After a large expenditure of money, the Separatists found themselves waiting at the arranged place of debarkation, but the ship master did not appear on the appointed day. When the ship finally arrived at the designated spot, the ship master took them aboard in the night. "But when he had them and their goods abroad," the Separatist group learned they had been betrayed and King James' local sheriff with his bailiffs appeared on the scene to arrest them. They were put in open boats, where they were "rifled and ransacked". The shirts of the men were searched for money, "yea even the women bore even further than became modesty". The sheriff's men hauled them back into the town of Boston and "made them a spectacle and wonder to the multitude which came flocking on all sides to behold them".
The bailiffs stripped them of their money, books and other goods before they were presented to the magistrates. Messengers were then sent to inform the Lords of the Council of the arrest, and the bedraggled Separatists were committed to jail.

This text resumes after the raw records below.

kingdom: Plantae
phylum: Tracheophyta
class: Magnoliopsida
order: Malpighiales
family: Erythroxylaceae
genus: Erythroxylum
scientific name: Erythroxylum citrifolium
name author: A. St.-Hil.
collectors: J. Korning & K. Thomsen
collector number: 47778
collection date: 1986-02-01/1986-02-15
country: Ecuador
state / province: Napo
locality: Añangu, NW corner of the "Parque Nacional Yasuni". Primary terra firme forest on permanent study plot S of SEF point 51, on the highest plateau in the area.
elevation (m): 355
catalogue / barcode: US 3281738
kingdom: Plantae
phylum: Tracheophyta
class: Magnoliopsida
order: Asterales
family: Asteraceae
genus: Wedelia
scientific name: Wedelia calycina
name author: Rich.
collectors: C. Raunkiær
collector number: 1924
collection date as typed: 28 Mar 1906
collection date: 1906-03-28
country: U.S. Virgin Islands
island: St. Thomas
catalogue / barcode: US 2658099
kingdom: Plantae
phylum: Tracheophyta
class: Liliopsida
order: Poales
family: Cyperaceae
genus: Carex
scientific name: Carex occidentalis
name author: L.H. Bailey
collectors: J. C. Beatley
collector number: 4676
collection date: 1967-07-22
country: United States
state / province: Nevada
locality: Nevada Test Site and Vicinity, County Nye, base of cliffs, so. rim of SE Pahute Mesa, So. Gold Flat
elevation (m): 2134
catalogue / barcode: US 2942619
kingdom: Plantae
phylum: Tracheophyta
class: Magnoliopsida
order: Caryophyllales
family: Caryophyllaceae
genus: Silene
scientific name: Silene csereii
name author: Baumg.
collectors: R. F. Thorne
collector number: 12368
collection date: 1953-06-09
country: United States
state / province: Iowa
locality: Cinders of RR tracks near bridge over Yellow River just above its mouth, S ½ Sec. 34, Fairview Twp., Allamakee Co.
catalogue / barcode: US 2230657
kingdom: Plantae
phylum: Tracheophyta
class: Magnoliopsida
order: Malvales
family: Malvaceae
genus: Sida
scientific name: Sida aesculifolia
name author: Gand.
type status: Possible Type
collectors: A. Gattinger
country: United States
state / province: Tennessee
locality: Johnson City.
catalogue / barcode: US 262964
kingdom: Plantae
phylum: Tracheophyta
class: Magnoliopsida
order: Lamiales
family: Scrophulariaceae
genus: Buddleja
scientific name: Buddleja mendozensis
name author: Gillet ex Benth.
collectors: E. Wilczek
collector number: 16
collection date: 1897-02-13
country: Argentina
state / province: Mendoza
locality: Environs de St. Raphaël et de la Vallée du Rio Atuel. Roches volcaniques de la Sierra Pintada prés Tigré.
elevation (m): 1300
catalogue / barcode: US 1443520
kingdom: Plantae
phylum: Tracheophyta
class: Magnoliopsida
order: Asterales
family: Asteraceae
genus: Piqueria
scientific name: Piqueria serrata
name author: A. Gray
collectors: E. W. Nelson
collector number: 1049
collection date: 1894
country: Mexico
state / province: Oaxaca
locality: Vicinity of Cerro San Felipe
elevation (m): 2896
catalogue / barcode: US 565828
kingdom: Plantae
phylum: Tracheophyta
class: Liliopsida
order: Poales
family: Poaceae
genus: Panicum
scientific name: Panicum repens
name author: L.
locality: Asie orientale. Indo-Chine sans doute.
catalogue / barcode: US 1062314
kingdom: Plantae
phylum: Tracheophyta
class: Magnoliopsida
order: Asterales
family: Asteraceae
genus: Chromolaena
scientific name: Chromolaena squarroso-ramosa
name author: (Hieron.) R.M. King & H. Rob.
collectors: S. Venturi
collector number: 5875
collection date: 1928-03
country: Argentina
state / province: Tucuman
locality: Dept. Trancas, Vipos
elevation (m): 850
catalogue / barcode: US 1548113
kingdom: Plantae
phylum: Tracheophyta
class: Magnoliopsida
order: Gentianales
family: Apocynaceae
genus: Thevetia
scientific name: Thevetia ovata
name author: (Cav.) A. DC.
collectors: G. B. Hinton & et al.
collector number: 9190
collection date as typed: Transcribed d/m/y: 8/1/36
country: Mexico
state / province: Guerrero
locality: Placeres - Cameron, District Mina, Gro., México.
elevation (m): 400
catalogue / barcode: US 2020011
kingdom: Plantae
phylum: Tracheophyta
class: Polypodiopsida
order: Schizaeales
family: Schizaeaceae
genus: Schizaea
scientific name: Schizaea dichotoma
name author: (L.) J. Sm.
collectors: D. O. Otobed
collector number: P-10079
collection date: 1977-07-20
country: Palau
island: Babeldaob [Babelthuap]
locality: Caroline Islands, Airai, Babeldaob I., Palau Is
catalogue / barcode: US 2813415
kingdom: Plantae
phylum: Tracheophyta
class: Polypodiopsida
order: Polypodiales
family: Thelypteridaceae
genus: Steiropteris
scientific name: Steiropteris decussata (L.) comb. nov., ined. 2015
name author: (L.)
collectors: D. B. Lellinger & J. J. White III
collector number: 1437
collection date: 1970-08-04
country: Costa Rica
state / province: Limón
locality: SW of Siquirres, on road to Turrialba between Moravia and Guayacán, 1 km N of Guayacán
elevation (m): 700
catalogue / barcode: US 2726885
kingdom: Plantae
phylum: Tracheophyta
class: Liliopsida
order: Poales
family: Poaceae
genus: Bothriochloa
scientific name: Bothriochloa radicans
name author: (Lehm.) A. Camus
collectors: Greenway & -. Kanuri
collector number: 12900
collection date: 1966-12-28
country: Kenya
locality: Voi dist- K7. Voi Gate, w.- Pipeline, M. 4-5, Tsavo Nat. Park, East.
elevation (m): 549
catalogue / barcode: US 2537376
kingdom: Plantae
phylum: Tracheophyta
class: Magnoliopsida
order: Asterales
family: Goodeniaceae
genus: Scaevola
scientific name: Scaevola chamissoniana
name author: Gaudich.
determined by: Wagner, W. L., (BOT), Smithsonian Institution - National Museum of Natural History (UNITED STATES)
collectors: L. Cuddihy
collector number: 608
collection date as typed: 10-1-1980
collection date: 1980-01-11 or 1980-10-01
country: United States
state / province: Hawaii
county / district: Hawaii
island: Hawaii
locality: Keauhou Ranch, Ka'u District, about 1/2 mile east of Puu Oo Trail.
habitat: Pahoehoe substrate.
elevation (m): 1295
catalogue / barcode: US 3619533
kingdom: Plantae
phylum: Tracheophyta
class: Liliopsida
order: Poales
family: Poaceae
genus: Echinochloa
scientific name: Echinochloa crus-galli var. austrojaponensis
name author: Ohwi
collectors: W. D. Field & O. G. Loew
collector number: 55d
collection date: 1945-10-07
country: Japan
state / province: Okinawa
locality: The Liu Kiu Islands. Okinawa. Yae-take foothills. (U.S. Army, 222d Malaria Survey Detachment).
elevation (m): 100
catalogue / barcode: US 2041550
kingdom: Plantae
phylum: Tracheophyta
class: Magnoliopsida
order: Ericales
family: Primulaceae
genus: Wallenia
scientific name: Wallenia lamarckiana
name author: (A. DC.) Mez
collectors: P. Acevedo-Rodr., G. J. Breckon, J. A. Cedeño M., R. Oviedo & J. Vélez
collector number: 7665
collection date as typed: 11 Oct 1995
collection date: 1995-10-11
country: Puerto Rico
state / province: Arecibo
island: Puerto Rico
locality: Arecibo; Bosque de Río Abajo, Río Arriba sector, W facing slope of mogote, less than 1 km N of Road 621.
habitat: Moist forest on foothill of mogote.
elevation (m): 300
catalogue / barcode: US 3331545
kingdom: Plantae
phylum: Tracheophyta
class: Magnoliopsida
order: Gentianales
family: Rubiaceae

Although the magistrate treated them courteously and showed them what favor he could, he could not release them until orders came to him from the Lords of the Council
After a month's imprisonment the greatest part the charges were dismissed and the Separatists were sent back to the places from whence they had come. However, seven of the principal members, including Richard Clyfton, John Robinson and William Brewster, were still kept in prison and bound over to the assizes. The seven men were soon released and never brought to trial.